Based on the variance among studies, we performed a meta-analysis to quantify the association between CAG repeat polymorphism and the PCOS. The summary SMD for mean CAG repeat length showed no difference in PCOS patients and cases, and in hyperandrogenic and nonhyperandrogenic subgroup in PCOS. While the pooled confirmed a significant correlation between mean CAG repeat and T. The meta-analysis results are identified with our case–control study. In the subgroup analysis, we observed that high heterogeneity existed in western subgroup, while low heterogeneity existed in Eastern subgroup, indicating ethnicity might not the potential source of heterogeneity. However, we didn’t further explore ethnicity factor because of insufficient information. Three former meta-analysis [32, 36, 37] also revealed no relationship between CAG bi-allelic mean repeat and PCOS. Zhang et al. [36] used the short CAG allele and the X-weighted bi-allelic mean repeat besides CAG bi-allelic mean length to assess the association of CAG length with PCOS risk, but the sample size is too small. Wang et al. [37] divided CAG alleles into long alleles and short alleles, then, compared the genotype distribution. Both two studies enlighten that we should assess the association of CAG length with PCOS risk not only using mean CAG repeat, but also considering the longer alleles, X-chromosome inactivation, and CAG repeat distribution pattern et al., then make a comprehensive conclusion.

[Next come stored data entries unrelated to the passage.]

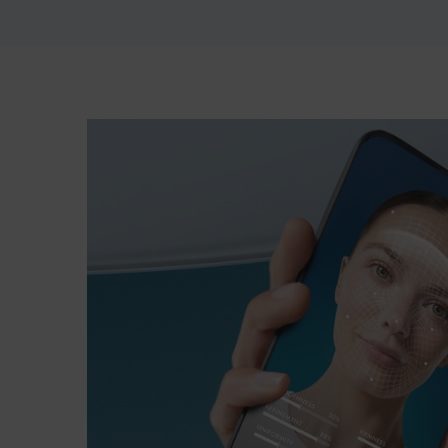
pdp-section-bioscan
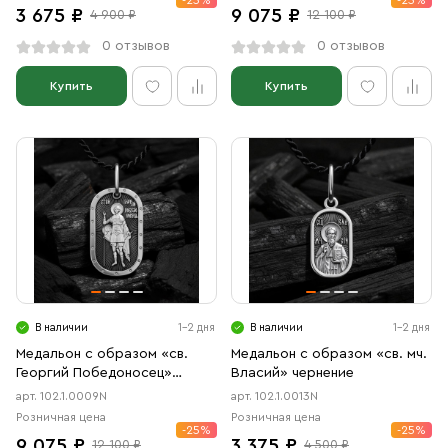
-25%
-25%
3 675 ₽
9 075 ₽
4 900 ₽
12 100 ₽
0 отзывов
0 отзывов
Купить
Купить
В наличии
1-2 дня
В наличии
1-2 дня
Медальон с образом «св.
Медальон с образом «св. мч.
Георгий Победоносец»
Власий» чернение
чернение
арт. 102.1.0009N
арт. 102.1.0013N
Розничная цена
Розничная цена
-25%
-25%
9 075 ₽
3 375 ₽
12 100 ₽
4 500 ₽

We didn’t consider X-chromosome inactivation (XCI) in present study, so this is one imperfect point of our experiment. As we all know, XCI in women occurs early in embryonic development. The AR-CAG alleles were located on X-chromosome, so when XCI happened, the long and short alleles coding for the AR would be affected [38]. Shah et al. [33] found there is no difference in XCI between cases and controls, but the shorter allele was preferentially active in PCOS women with nonrandom XCI. However considering XCI occurs in many tissues, XCI in blood can’t equal to in ovary tissue [27].

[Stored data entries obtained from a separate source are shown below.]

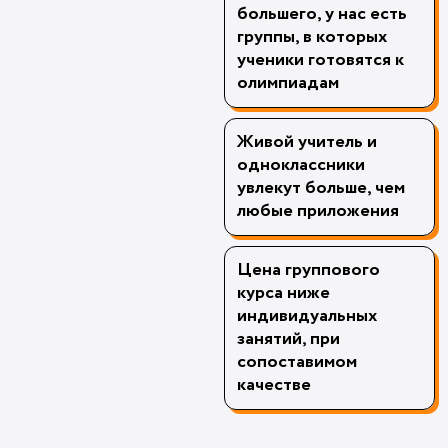
большего, у нас есть
группы, в которых
ученики готовятся к
олимпиадам
Живой учитель и
одноклассники
увлекут больше, чем
любые приложения
Цена группового
курса ниже
индивидуальных
занятий, при
сопоставимом
качестве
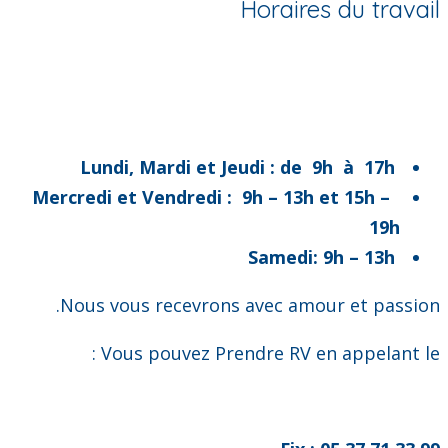
Horaires du travail
Lundi, Mardi et Jeudi : de 9h à 17h
Mercredi et Vendredi : 9h – 13h et 15h –
19h
Samedi: 9h – 13h
Nous vous recevrons avec amour et passion.
Vous pouvez Prendre RV en appelant le :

In summary, we concluded that, current study in Han Chinese women suggested that the distribution of AR gene CAG bi-allelic differed between PCOS patients and controls. Our study and meta-analysis showed CAG repeat length is associated with T concentration in PCOS patients. Further study is needed to explore the mechanism by which CAG repeat contribute to the etiology of PCOS.